_AUSZUG:_

------------------------------------------------------------------------

Was ist das?

Wir schreiben das Jahr 2022. SUVs und Elektroautos aller Klassen haben sich vereinigt, um das traditionelle Performance-Auto zu vernichten. Aber es gibt sie noch, die tapferen Recken, die sich dem scheinbar übermächtigen Gegner entgegenstellen. Mit sportlichen Coupés, Limousinen und – besonders gewagt (aber uns klar am liebsten) – mit leistungshungrigen Kombinationskraftwagen.

Dass nun aber ausgerechnet Audi daherkommt und uns mit dem neuen Competition Plus-Paket für den RS 4 eine Performance-Version seines Performance-Kombis auf den Tisch knallt, das ist schon mehr als erstaunlich. Oder unterschätze ich die schnelle Truppe aus Ingolstadt da etwa?

------------------------------------------------------------------------

_DATENINHALT:_
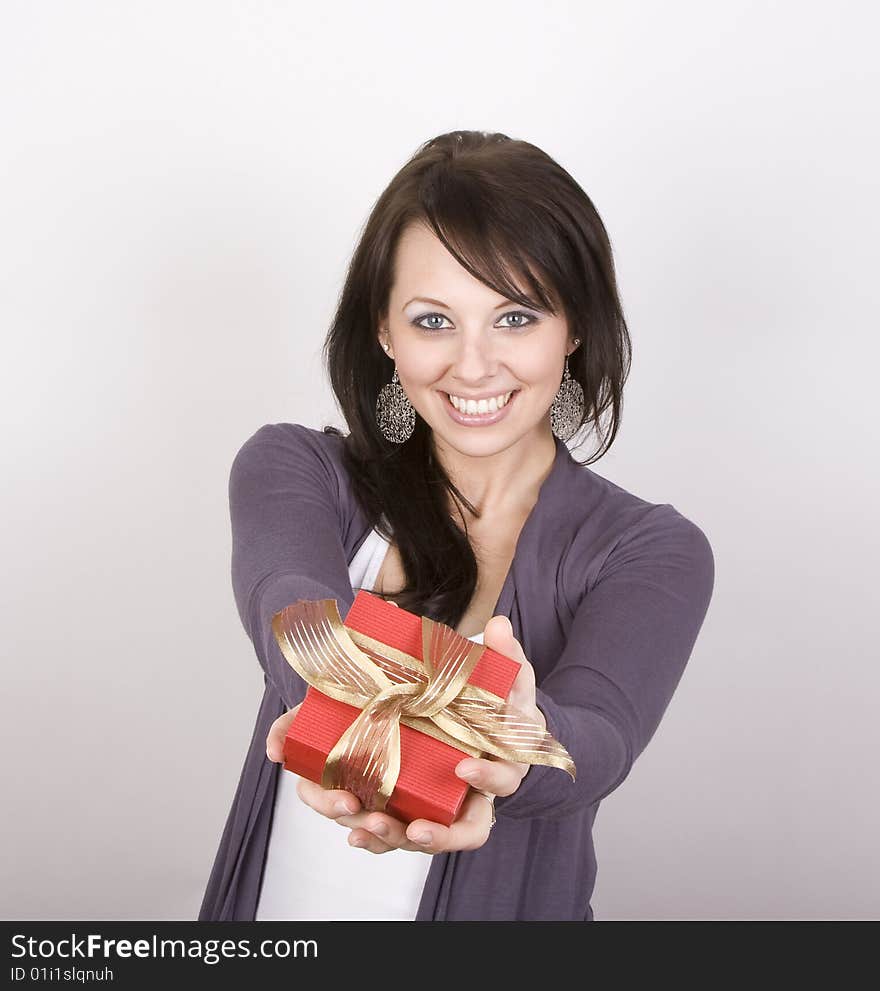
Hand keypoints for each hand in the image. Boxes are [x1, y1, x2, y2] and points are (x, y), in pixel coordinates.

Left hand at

------------------------------------------------------------------------

_AUFGABEN:_
a. Welches Paket bringt Audi laut dem Artikel über den Audi RS 4 für dieses Modell heraus?
b. Mit welchen Fahrzeugarten stellen sich die tapferen Recken im Artikel über den Audi RS 4 dem übermächtigen Gegner entgegen? Zähle alle auf.
c. Schreib den Artikel über den Audi RS 4 nach seinem letzten Satz weiter.

_DEINE ANTWORTEN:_
a. Das neue Competition Plus-Paket.

b. Sportliche Coupés, Limousinen und leistungshungrige Kombinationskraftwagen.

c.
Ich muss schon sagen, über die letzten Jahre hat sich Audi Sport mit Blut, Schweiß, Tränen und der richtigen Einstellung zu ungeahnter Topform trainiert. RS 6 und RS 7 sind wunderbare Autos und im Test präsentierte sich der neue RS 3 als messerscharfe, fahrspaßige Wucht, die sich gewaschen hat.

Audi RS 4 Competition Plus (2022) im Test
Audi RS 4 Competition Plus (2022) im Test

Bei RS 4 und den RS 5en war die Analyse der Gesamtsituation zuletzt weniger einfach. Sicher alles andere als verkehrte Sportgefährte. Sauschnelle obendrein. Aber manchem fehlte bisher ein wenig der Verve, der Biss, das Charisma, das kleine bisschen Dachschaden, das man sich doch irgendwie wünscht, wenn man gut und gerne 100+ Riesen für ein 450-PS-Mittelklasseauto ausgibt.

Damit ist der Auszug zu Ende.